__Instructions to follow__:
Would you please repeat exactly the lines from the one containing "Silverado BV SW</tspan></text>" to the end of the records, both included, and leave out the rest?
***** Data for this exercise *****
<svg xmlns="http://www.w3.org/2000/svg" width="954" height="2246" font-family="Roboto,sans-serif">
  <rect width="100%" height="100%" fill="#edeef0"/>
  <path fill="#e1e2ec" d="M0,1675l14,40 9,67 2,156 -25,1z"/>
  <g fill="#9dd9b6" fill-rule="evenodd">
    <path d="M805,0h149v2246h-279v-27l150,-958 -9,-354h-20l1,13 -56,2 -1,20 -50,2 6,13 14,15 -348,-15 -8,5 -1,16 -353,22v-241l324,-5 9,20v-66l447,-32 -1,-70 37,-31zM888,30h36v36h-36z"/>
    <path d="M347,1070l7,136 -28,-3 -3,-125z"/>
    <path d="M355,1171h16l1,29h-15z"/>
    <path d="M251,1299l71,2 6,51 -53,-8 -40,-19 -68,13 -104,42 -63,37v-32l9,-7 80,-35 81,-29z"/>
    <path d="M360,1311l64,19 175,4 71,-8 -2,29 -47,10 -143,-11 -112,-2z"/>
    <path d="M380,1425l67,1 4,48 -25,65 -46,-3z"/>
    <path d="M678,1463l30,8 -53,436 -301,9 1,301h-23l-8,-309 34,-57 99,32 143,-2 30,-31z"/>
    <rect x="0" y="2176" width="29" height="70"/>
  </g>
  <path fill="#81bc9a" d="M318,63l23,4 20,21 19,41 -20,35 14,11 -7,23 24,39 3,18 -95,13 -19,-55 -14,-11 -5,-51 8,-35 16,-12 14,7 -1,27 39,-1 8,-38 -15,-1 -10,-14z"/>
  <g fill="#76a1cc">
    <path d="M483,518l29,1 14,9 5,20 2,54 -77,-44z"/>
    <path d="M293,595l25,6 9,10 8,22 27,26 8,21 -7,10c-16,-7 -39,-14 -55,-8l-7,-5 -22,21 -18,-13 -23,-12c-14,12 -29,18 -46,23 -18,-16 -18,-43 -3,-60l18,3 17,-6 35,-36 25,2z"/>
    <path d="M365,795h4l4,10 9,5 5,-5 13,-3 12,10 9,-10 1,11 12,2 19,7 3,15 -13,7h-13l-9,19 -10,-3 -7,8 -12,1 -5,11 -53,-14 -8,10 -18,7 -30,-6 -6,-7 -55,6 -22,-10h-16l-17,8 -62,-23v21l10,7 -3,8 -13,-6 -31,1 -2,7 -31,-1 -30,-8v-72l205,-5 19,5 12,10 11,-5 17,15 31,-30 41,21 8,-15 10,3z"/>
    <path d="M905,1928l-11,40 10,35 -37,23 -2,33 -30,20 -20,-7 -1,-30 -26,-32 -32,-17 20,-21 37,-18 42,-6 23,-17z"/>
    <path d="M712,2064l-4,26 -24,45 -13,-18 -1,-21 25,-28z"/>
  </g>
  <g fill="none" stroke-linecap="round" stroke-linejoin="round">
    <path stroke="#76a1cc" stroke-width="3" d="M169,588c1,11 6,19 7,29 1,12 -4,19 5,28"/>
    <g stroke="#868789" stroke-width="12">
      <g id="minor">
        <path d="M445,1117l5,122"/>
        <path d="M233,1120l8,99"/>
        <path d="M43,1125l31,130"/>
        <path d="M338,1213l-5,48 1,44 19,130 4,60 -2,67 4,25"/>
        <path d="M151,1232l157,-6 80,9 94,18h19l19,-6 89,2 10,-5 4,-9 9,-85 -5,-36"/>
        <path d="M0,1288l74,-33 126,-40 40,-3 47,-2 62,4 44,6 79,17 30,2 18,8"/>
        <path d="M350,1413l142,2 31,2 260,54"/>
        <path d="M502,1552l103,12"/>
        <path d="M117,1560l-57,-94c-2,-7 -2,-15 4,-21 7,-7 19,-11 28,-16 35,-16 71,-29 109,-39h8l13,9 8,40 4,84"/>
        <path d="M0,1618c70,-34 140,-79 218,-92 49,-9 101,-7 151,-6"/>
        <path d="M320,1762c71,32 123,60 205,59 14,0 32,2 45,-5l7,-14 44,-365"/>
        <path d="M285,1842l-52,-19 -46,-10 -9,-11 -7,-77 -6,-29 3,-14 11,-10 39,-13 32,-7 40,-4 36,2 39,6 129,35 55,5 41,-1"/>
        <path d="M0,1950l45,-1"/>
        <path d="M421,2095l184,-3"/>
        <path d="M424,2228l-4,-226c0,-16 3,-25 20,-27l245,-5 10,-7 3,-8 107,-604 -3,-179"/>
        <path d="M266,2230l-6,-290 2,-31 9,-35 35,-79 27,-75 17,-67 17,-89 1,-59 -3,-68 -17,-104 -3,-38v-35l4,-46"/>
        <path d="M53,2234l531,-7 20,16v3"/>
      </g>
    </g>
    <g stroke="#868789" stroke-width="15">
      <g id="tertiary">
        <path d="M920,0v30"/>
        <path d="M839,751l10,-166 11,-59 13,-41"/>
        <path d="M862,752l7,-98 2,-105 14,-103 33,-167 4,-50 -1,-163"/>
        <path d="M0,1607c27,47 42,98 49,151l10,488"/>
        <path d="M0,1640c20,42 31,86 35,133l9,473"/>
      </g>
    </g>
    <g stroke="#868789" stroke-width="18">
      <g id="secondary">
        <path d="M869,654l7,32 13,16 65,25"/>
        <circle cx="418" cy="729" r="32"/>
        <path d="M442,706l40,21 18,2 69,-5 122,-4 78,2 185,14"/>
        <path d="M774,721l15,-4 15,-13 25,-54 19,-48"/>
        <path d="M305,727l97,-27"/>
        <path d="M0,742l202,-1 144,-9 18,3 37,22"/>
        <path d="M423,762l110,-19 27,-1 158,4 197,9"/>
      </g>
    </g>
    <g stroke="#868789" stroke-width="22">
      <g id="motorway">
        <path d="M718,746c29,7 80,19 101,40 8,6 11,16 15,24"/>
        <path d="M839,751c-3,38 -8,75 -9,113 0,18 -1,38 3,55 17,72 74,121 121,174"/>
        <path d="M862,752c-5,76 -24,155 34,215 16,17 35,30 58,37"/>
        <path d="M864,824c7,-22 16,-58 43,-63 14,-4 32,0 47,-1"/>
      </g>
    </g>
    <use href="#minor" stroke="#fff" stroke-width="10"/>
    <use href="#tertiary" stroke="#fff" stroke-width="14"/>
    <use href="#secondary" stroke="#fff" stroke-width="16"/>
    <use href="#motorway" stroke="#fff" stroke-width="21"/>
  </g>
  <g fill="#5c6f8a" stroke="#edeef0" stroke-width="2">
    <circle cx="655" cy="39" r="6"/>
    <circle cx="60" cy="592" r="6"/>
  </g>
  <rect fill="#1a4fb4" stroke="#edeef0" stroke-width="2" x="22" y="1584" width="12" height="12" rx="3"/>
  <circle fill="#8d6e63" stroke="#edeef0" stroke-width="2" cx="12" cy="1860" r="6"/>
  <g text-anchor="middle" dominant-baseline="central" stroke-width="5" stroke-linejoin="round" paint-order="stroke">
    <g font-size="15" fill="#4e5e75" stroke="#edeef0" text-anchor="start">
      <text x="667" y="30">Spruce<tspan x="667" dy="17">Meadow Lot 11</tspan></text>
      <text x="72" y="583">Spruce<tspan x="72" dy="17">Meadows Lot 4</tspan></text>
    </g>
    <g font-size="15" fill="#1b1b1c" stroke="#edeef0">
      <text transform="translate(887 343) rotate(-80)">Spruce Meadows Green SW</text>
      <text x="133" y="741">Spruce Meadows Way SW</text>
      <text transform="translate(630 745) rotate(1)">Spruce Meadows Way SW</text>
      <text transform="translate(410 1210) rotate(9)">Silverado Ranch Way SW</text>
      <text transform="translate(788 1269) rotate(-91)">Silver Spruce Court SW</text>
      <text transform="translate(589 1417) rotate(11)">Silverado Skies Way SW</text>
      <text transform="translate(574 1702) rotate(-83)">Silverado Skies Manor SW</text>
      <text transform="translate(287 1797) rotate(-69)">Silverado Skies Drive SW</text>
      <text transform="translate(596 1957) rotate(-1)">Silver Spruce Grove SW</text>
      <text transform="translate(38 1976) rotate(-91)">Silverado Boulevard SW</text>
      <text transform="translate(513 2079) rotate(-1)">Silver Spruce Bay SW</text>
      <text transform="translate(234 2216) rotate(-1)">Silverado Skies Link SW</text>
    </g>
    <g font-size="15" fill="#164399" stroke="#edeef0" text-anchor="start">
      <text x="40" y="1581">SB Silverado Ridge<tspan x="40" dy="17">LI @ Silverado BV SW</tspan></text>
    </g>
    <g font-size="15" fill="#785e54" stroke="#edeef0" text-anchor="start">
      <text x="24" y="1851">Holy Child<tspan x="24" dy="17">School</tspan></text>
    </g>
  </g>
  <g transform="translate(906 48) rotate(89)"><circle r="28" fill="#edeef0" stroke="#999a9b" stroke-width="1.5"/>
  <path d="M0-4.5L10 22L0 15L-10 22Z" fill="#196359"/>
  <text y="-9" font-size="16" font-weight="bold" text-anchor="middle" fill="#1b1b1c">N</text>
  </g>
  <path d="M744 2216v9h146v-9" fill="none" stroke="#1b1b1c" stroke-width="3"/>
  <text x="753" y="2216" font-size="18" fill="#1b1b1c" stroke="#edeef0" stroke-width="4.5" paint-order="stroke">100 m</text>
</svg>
*****
__Response below__:
      <text x="40" y="1581">SB Silverado Ridge<tspan x="40" dy="17">LI @ Silverado BV SW</tspan></text>
    </g>
    <g font-size="15" fill="#785e54" stroke="#edeef0" text-anchor="start">
      <text x="24" y="1851">Holy Child<tspan x="24" dy="17">School</tspan></text>
    </g>
  </g>
  <g transform="translate(906 48) rotate(89)"><circle r="28" fill="#edeef0" stroke="#999a9b" stroke-width="1.5"/>
  <path d="M0-4.5L10 22L0 15L-10 22Z" fill="#196359"/>
  <text y="-9" font-size="16" font-weight="bold" text-anchor="middle" fill="#1b1b1c">N</text>
  </g>
  <path d="M744 2216v9h146v-9" fill="none" stroke="#1b1b1c" stroke-width="3"/>
  <text x="753" y="2216" font-size="18" fill="#1b1b1c" stroke="#edeef0" stroke-width="4.5" paint-order="stroke">100 m</text>
</svg>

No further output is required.